Antes de mais, importa realçar, positivamente, esta modalidade de narrativa de memórias em grupo, sob a forma oral, que serve bem os objectivos que os intervenientes se propõem: partilhar e discutir, detalhadamente, experiências e visões diferenciadas do mundo, da Europa e de Portugal, no passado e no tempo presente - longuíssimos diálogos que nos proporcionam uma leitura fácil e agradável, mas que deixam adivinhar que muitas e muitas horas de trabalho se passaram entre o gravador e o papel…
José Morais (neuropsicólogo), Manuel Paiva (físico), Jorge de Oliveira e Sousa (politólogo) e Amadeu Lopes Sabino (advogado) nunca chegam a encontrar-se com «Godinho» , o misterioso personagem que, ironicamente, está na origem do título ao livro. Dos quatro testemunhos, os dois mais interessantes são, no meu entender, o de José Morais que nos dá um fidelíssimo retrato das vicissitudes por que passou como membro do Partido Comunista (até dele sair e depois emigrar) e, principalmente, o de Amadeu Sabino.
Complexo é o percurso deste ex-PC, depois MRPP, UDP de passagem, hoje liberal assumido, europeísta com um entusiasmo que nem parece deixar lugar para quaisquer reservas quanto à actuação da Comissão Europeia (onde, aliás, é alto funcionário). O seu testemunho ilustra bem o que foi a segunda metade da década de 60, e o início da de 70, para uma parte significativa da juventude estudantil portuguesa, no caso concreto para a que foi seduzida pelo «maoísmo europeu» que era «uma utopia, uma ficção, que nada tinha a ver com o maoísmo chinês», mas que «exerceu uma força e um impulso imensos na revolução das mentes dos que o praticaram» (p. 298).
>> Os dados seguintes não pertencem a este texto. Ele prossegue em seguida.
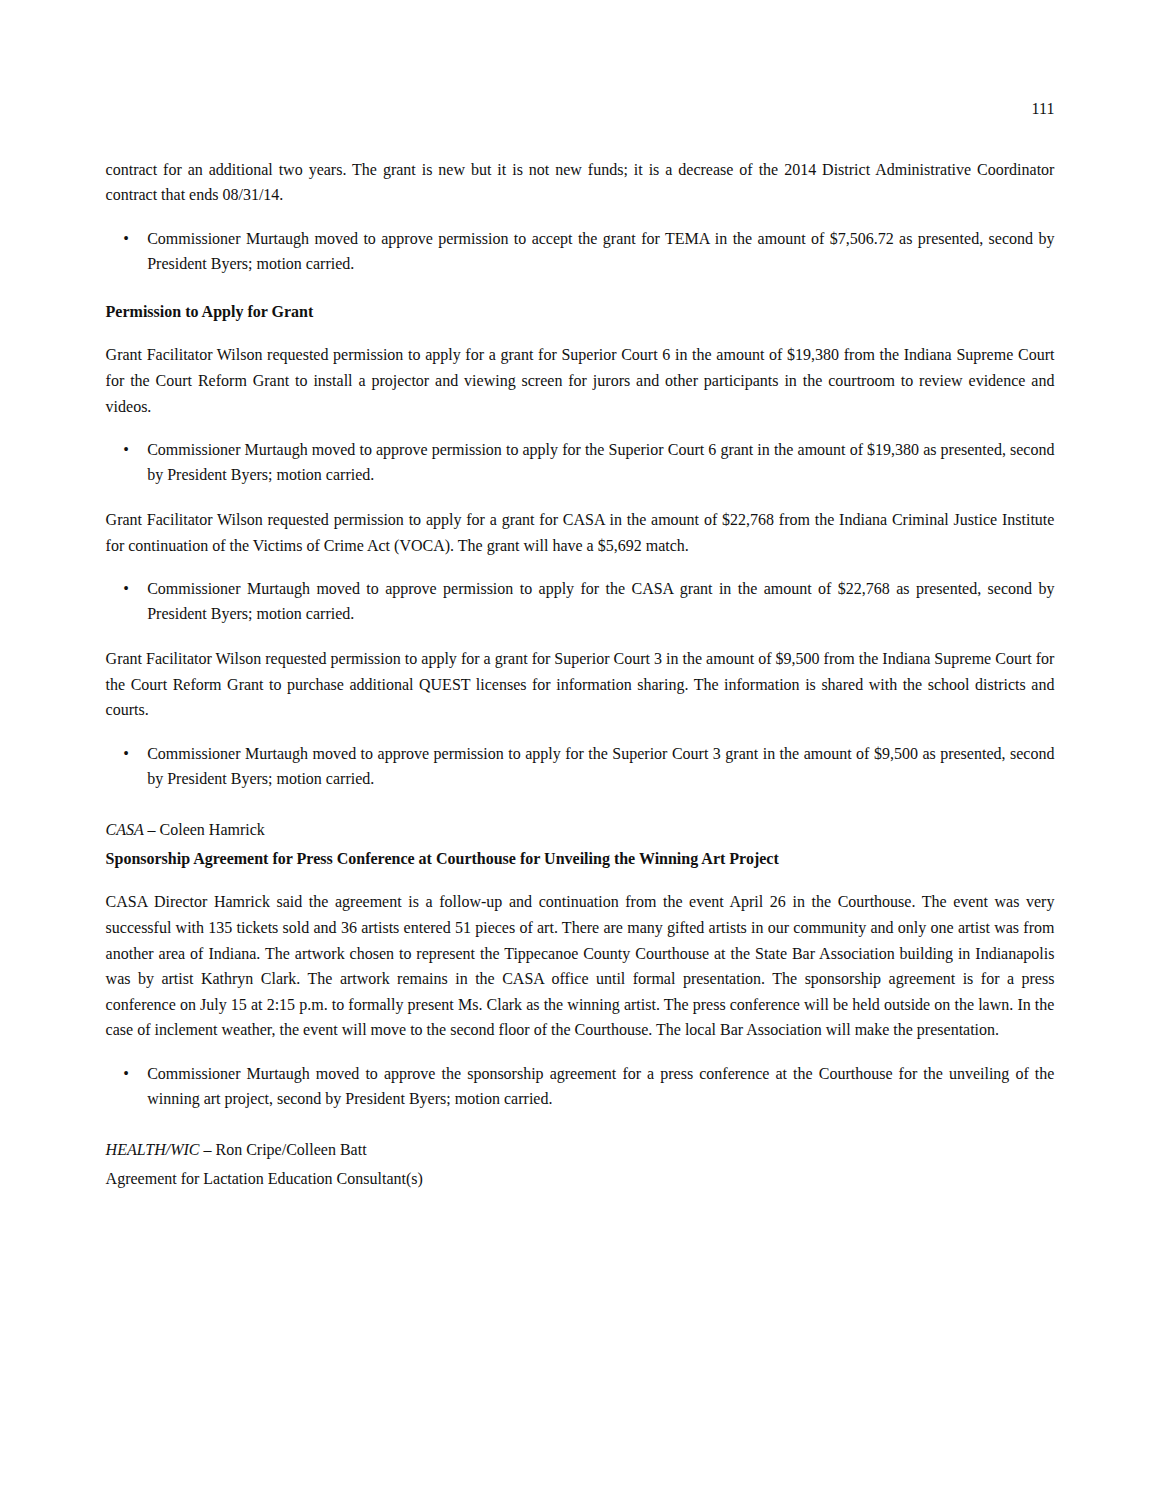111
contract for an additional two years. The grant is new but it is not new funds; it is a decrease of the 2014 District Administrative Coordinator contract that ends 08/31/14.
Commissioner Murtaugh moved to approve permission to accept the grant for TEMA in the amount of $7,506.72 as presented, second by President Byers; motion carried.
Permission to Apply for Grant
Grant Facilitator Wilson requested permission to apply for a grant for Superior Court 6 in the amount of $19,380 from the Indiana Supreme Court for the Court Reform Grant to install a projector and viewing screen for jurors and other participants in the courtroom to review evidence and videos.
Commissioner Murtaugh moved to approve permission to apply for the Superior Court 6 grant in the amount of $19,380 as presented, second by President Byers; motion carried.
Grant Facilitator Wilson requested permission to apply for a grant for CASA in the amount of $22,768 from the Indiana Criminal Justice Institute for continuation of the Victims of Crime Act (VOCA). The grant will have a $5,692 match.
Commissioner Murtaugh moved to approve permission to apply for the CASA grant in the amount of $22,768 as presented, second by President Byers; motion carried.
Grant Facilitator Wilson requested permission to apply for a grant for Superior Court 3 in the amount of $9,500 from the Indiana Supreme Court for the Court Reform Grant to purchase additional QUEST licenses for information sharing. The information is shared with the school districts and courts.
Commissioner Murtaugh moved to approve permission to apply for the Superior Court 3 grant in the amount of $9,500 as presented, second by President Byers; motion carried.
CASA – Coleen Hamrick
Sponsorship Agreement for Press Conference at Courthouse for Unveiling the Winning Art Project
CASA Director Hamrick said the agreement is a follow-up and continuation from the event April 26 in the Courthouse. The event was very successful with 135 tickets sold and 36 artists entered 51 pieces of art. There are many gifted artists in our community and only one artist was from another area of Indiana. The artwork chosen to represent the Tippecanoe County Courthouse at the State Bar Association building in Indianapolis was by artist Kathryn Clark. The artwork remains in the CASA office until formal presentation. The sponsorship agreement is for a press conference on July 15 at 2:15 p.m. to formally present Ms. Clark as the winning artist. The press conference will be held outside on the lawn. In the case of inclement weather, the event will move to the second floor of the Courthouse. The local Bar Association will make the presentation.
Commissioner Murtaugh moved to approve the sponsorship agreement for a press conference at the Courthouse for the unveiling of the winning art project, second by President Byers; motion carried.
HEALTH/WIC – Ron Cripe/Colleen Batt
Agreement for Lactation Education Consultant(s)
O seu depoimento está cheio de pequenas histórias, por vezes anedóticas, como é o caso das muitas páginas em que descreve a sua atribulada participação na revista O Tempo e o Modo. Para ela entrou em 1967, ainda sob a direcção de António Alçada baptista e João Bénard da Costa, e foi a peça fundamental na transição para o domínio da publicação pelo MRPP. Eu que pertenci à redacção da revista durante a chamada «primeira série», e que saí naturalmente quando se iniciou a segunda, voltei a reviver as cenas absolutamente dantescas de algumas discussões já então existentes e que Amadeu Sabino caracteriza na perfeição ao falar do que se seguiu, já na era MRPP: «Estou certo que muitas das reuniões da redacção (…) de O Tempo e o Modo (…) deixariam de boca aberta, pela sua bizantina vacuidade, os padres do Concílio de Niceia, que, afinal, se limitaram a discutir algo de tão concreto como o sexo dos anjos…» (p. 315).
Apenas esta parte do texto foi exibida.